BEGIN

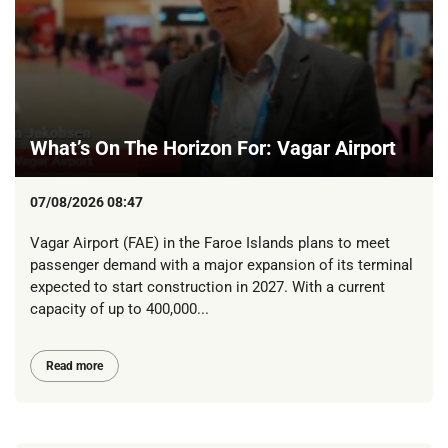
What’s On The Horizon For: Vagar Airport
07/08/2026 08:47
Vagar Airport (FAE) in the Faroe Islands plans to meet
passenger demand with a major expansion of its terminal
expected to start construction in 2027. With a current
capacity of up to 400,000...
Read more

END

** Description of the task **
Can you retype every line of the data above word for word, leaving the picture out?

** The completed task **
What’s On The Horizon For: Vagar Airport
07/08/2026 08:47
Vagar Airport (FAE) in the Faroe Islands plans to meet
passenger demand with a major expansion of its terminal
expected to start construction in 2027. With a current
capacity of up to 400,000...
Read more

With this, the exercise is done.